On this Sunday, a thick row of flowers lined the sidewalk in front of the church. News cameras streamed footage from the church's balcony and from across the street. Hundreds who could not fit inside the church stood outside, singing along to the songs that poured out the front doors. Sheriff's deputies checked bags at the door. Police officers posted up along the walls. Politicians, including Gov. Nikki Haley, Sen. Tim Scott, and former Sen. Rick Santorum, sat on the pews among the regular parishioners. On this Sunday, a community, a city, a country had turned to this church to help ease the pain from an unspeakable tragedy.

"The devil was trying to take charge," Rev.
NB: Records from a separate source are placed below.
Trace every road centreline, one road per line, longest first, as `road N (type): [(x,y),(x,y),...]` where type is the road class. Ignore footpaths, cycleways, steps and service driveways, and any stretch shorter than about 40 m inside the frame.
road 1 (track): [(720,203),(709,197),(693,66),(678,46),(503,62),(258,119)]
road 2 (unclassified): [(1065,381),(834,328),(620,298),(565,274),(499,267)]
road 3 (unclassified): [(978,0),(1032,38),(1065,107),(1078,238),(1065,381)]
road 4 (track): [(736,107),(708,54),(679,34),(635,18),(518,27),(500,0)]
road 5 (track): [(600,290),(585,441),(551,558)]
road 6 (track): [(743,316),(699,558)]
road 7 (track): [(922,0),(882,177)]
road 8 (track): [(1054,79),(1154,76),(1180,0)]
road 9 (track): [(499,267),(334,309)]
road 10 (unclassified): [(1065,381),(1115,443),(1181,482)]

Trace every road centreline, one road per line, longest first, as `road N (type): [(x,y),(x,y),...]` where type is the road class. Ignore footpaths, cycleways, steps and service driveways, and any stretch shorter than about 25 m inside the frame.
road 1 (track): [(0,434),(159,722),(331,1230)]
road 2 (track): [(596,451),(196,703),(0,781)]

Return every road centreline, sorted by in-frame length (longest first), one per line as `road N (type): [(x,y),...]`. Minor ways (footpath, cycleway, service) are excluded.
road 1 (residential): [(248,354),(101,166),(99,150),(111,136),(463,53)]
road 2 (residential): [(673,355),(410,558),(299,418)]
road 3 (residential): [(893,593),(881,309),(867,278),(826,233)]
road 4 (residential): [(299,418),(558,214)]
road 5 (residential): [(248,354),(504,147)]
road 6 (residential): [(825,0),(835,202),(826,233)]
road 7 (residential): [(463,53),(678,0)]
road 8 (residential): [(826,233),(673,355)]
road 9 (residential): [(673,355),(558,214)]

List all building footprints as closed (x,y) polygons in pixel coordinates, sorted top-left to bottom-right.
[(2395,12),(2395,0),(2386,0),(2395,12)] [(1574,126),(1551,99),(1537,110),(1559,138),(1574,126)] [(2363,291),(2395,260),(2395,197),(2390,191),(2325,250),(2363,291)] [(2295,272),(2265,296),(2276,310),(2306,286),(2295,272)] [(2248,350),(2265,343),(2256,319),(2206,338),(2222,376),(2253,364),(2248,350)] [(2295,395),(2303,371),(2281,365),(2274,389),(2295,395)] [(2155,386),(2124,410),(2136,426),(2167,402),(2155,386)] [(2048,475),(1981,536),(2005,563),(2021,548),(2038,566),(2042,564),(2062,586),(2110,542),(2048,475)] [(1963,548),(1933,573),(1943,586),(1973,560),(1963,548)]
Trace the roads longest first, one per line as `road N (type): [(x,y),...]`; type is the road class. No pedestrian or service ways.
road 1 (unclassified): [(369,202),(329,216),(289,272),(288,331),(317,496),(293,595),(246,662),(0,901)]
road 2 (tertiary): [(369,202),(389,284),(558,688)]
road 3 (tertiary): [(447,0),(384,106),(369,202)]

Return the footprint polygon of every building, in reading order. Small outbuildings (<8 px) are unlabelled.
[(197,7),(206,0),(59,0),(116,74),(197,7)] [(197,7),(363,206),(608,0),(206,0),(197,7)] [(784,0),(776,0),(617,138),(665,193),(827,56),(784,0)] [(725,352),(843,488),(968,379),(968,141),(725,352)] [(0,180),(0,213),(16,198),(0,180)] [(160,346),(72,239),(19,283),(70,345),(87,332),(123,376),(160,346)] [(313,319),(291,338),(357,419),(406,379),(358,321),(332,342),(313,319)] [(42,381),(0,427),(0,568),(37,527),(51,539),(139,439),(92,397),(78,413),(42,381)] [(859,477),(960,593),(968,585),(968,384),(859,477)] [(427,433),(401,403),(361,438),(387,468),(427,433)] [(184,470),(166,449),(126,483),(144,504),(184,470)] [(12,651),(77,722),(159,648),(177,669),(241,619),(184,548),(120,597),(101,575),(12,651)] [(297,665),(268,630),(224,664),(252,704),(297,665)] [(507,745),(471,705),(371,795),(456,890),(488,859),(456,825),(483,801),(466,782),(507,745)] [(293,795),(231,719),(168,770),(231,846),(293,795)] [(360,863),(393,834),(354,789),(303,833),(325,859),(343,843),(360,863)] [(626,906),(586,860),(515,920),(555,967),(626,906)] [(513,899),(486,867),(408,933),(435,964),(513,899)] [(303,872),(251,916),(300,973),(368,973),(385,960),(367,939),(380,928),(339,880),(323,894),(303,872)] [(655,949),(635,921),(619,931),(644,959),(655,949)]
Goff told the congregation. "But the devil cannot take control of Your people and the devil cannot take control of Your church."

His message, and the message of the several other preachers who took the lectern, was one of faith in the shadow of horror and strength in the shadow of evil.

"May love take charge," he added.

For long stretches, the sorrow that had engulfed this place seemed to fade, replaced by the familiar. Familiar hymns and familiar scripture, women in Sunday white and men in Sunday suits, children restlessly rocking in their seats, the same old rhythms of so many services in so many churches for so many years.

Kornickey felt the same spirit that had kept drawing her back to Mother Emanuel, the same church where her parents and grandparents and great-grandparents had found refuge through years of tragedies. And yet Mother Emanuel was still here.

"I get that charge," she said. "There is a deep history here. There is a special vibe here. It is a feeling you get here, and I can't even put it into words."

But the sorrow never truly faded. All throughout the two-hour service, behind the joyous dancing and the talk of "bright days," there remained the memory of the evil that had taken place in a room just below where the hundreds stood.

"We are reminded this morning about the freshness of death," the preacher said. "We ask questions, Lord. We ask why. It is our human nature."

As the service wound to a close, Rev. Goff read the names of the victims. People walked up the aisle to kneel and pray at the base of the altar. Boxes of tissues passed through the crowd. For a moment, the music and the singing and the preaching stopped, and the loudest sound was the sound of sobbing.

Then, later, the doors opened and the people began to make their way toward them. Then the preacher told them to stop.

With every eye looking upon him, he said, "Turn to somebody and say, it's gonna be all right."